Así se fue fraguando su perfil profesional, una acreditada trayectoria a pesar de su juventud, que distingue la carta que defiende en el negocio familiar bajo la consigna de la variedad: «Es muy diversa, se va moviendo… Intento trabajar con pequeños productores, que defienden proyectos que me ilusionan, gente que ama lo que hace, que ama la tierra. Bodegueros valencianos pero también de otros rincones de España, aunque tengo el reto de ir ampliando la bodega, porque se me está quedando pequeña». Ahora, figuran en ella unas 500 referencias, un total que se irá extendiendo para materializar el sueño de Javier de albergar vinos de todo el mundo: «Quiero hacer maridajes de nuestro menú con armonías de vinos nacionales, pero también internacionales». Y añade: «Pensando en winelovers, clientes más atrevidos en materia de vinos, estoy con la idea de menús donde se maride nuestra cocina con vinos de variedades minoritarias».
Un ambicioso proyecto que le permitiría abrirse, por ejemplo, »hacia vinos de California y Oceanía, hacia vinos muy punteros, que sirvan como la guinda del pastel». Pero el pastel ya duerme en su bodega: consiste en, por ejemplo, en referencias tan sorprendentes como el Adorado de Ménade, que nace a partir de una elaboración oxidativa «a la que no está acostumbrada la gente». Una pequeña extravagancia en una carta dominada por una identidad acusadamente valenciana que se permite también ciertas libertades, como esos Carruades de Lafite (cosecha del 2003) que sirve en formato mágnum para atender las exigencias de una clientela cuyo nivel de exigencia y de información no deja de crecer: «Yo creo que el cliente va evolucionando para bien. Se deja aconsejar por el sumiller, nota que somos gente cercana, que hablamos un lenguaje sencillo de interpretar, buscando acertar con lo que quiere el cliente y entender sus gustos». Con una particularidad: «Creo que antes el tipo de cliente era más clásico, ahora se atreve más. Le gusta que le puedas sorprender».

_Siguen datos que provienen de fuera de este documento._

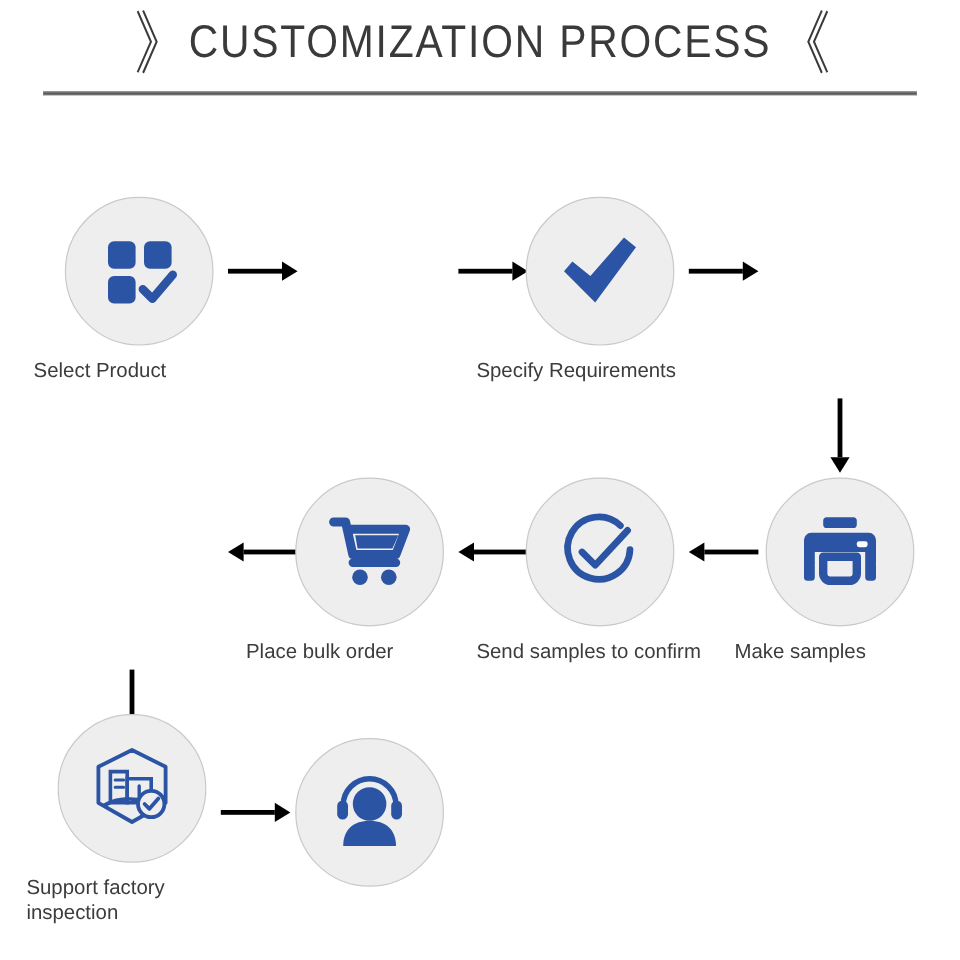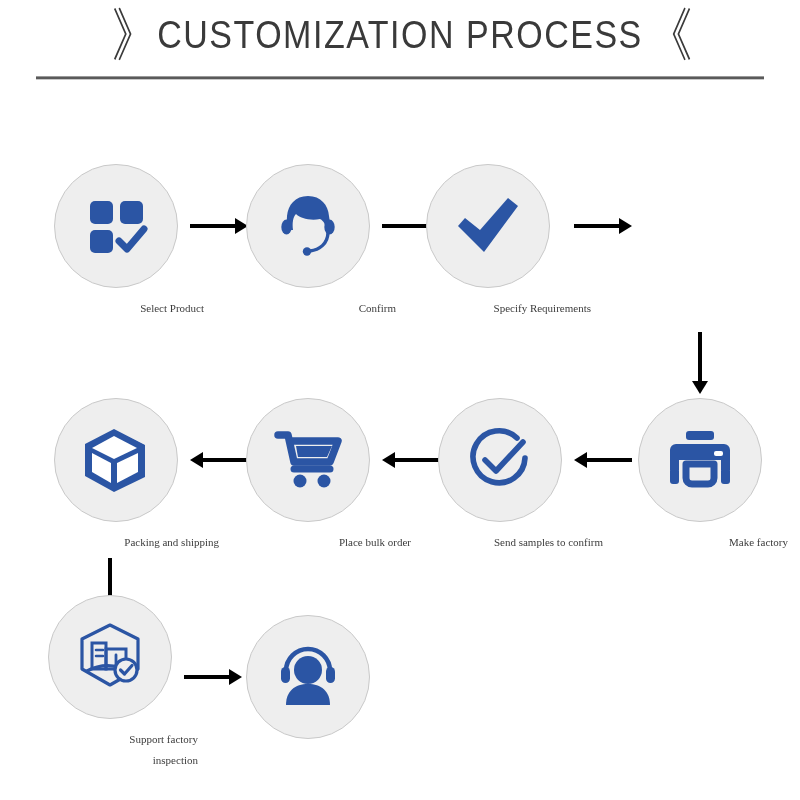"Select Product" .node-label { font-family: Liberation Serif, serif -> Liberation Sans, sans-serif; font-size: 11px -> 17px; text-align: right -> left }
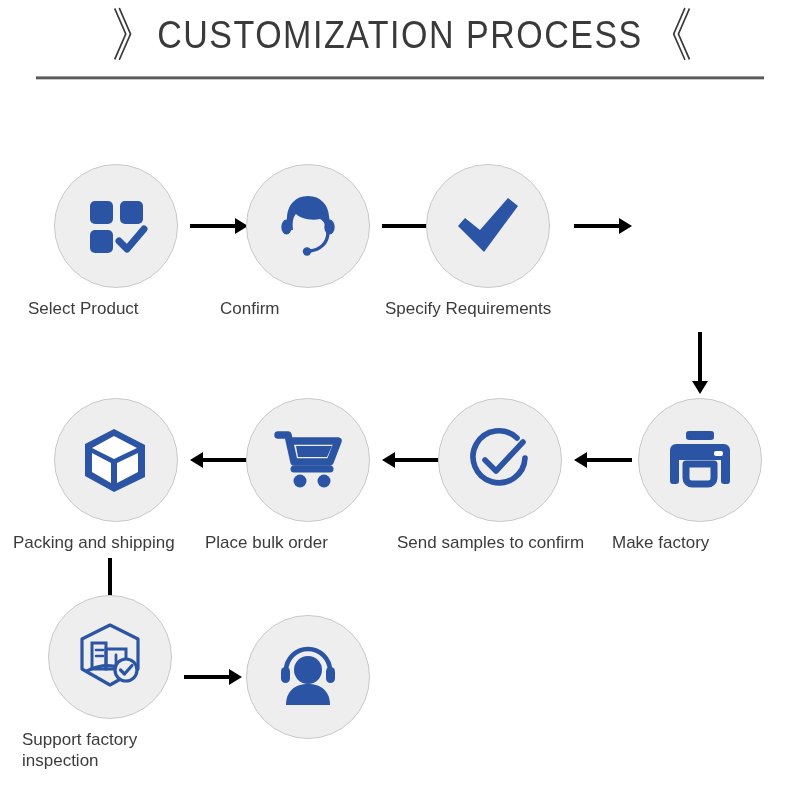"Confirm" div.node { html: <div> <div> <span> <svg> <path></path> <ellipse></ellipse> <ellipse></ellipse> <path></path> <circle></circle> </svg> </span> </div> <div>Confirm</div> </div> -> none }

¿Y ese factor sorpresa, dónde reside? ¿Todavía es posible que surja en un mundo con un nivel de información tan exagerado? Javier acepta que el cliente español «todavía tiene camino por recorrer» en su conocimiento del mundo del vino, en comparación con la clientela del resto del planeta aunque encuentra ahí un motivo de celebración: «Para esto estamos los sumilleres, para educar a la gente en el mundo del vino». Sobre todo, porque ese tipo de cliente elitista que menudea en los últimos años convive con esa otra categoría de parroquianos, «que se adaptan a todo». «Se pierde una parte el disfrute del vino si careces de la percepción global de otras variedades o de una sensibilidad superior», apunta.

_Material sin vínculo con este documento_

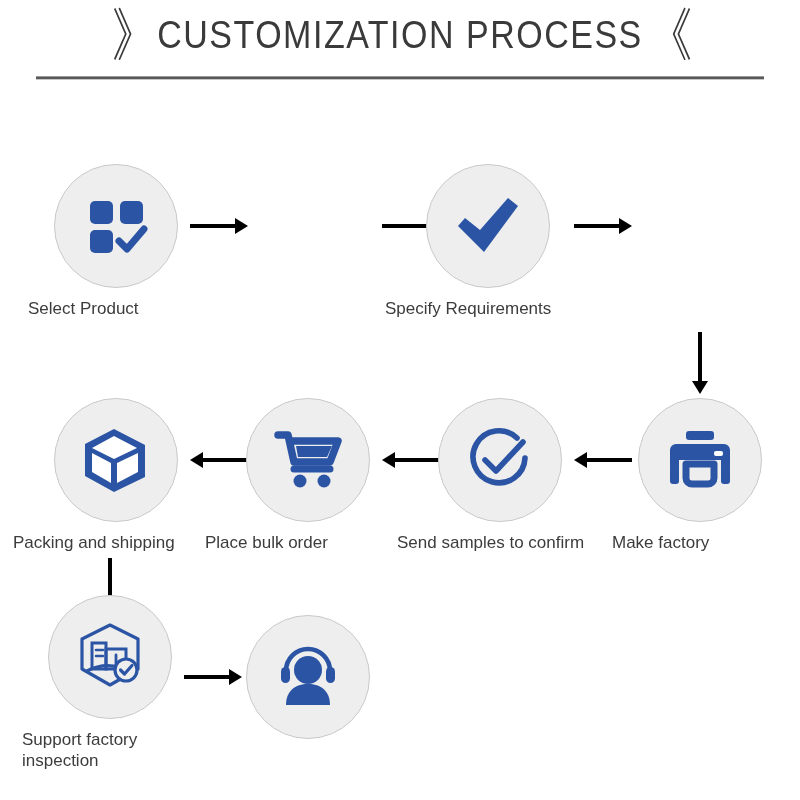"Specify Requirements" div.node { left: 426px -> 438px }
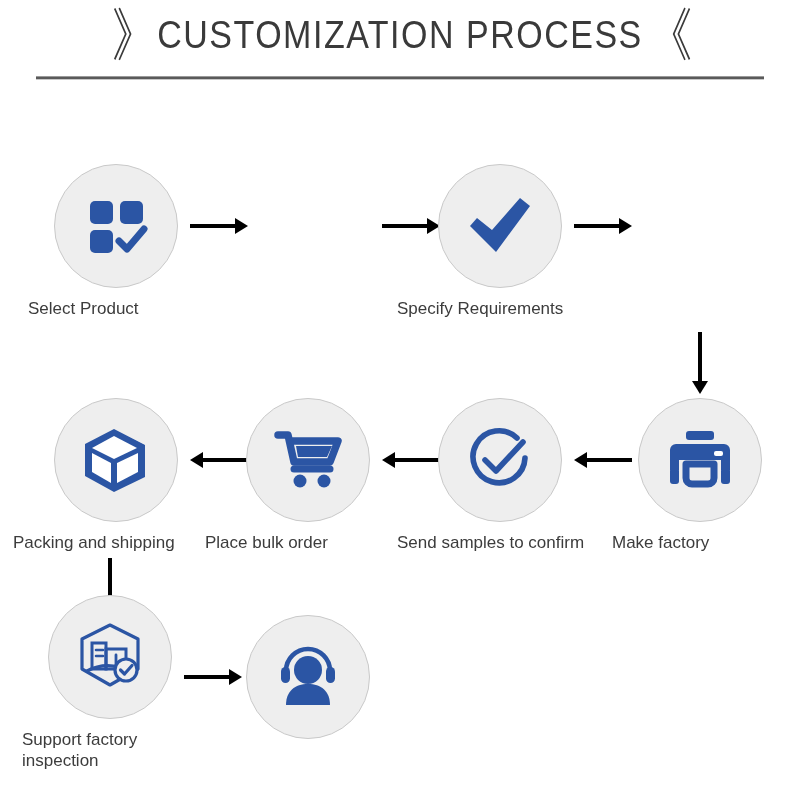"Packing and shipping" div.node { html: <div> <div> <span> <svg> <path></path> <path></path> <path></path> <path></path> <path></path> </svg> </span> </div> <div>Packing and shipping</div> </div> -> none }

Javier, que tiene observado que su clientela se decanta por botellas que oscilen en la franja «entre 25 y 40 euros», se despide con un himno a los vinos de la tierra: «Tengo en mi bodega una buena representación de productores pequeños, que a mí me gustan, pero también tengo de bodegas grandes, que tienen vinos más representativos de la riqueza de la Comunitat». ¿Resumen? «Una gran diversidad de vinos valencianos para que disfruten nuestros clientes».